*Exercise aim:* Take every line containing "shoulder" out of the records.
[Information provided — start]
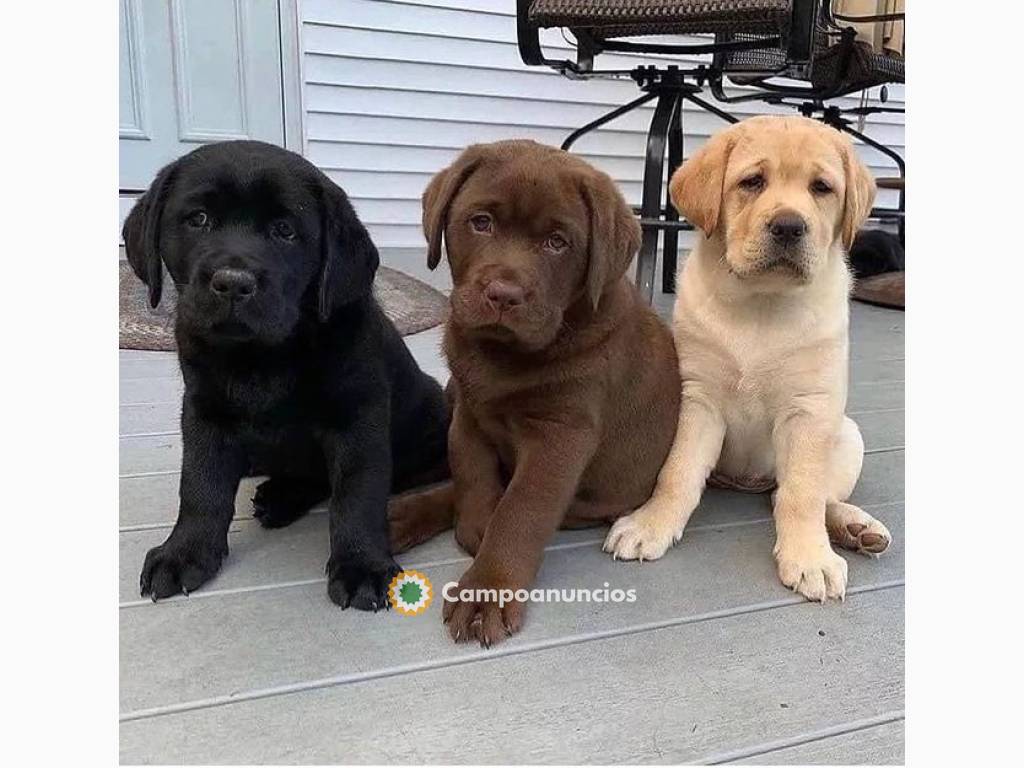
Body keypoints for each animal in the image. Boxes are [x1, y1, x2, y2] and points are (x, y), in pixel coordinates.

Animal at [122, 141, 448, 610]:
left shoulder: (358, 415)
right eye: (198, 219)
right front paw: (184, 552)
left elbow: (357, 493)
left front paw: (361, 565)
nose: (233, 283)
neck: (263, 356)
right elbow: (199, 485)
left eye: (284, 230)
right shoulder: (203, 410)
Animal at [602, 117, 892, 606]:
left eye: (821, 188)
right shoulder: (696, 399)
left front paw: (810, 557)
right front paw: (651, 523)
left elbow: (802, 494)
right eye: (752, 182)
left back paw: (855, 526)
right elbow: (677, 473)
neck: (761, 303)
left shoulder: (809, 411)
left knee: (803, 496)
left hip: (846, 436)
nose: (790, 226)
[Information provided — finish]
*Finished task:*
left shoulder: (358, 415)
right shoulder: (203, 410)
right shoulder: (696, 399)
left shoulder: (809, 411)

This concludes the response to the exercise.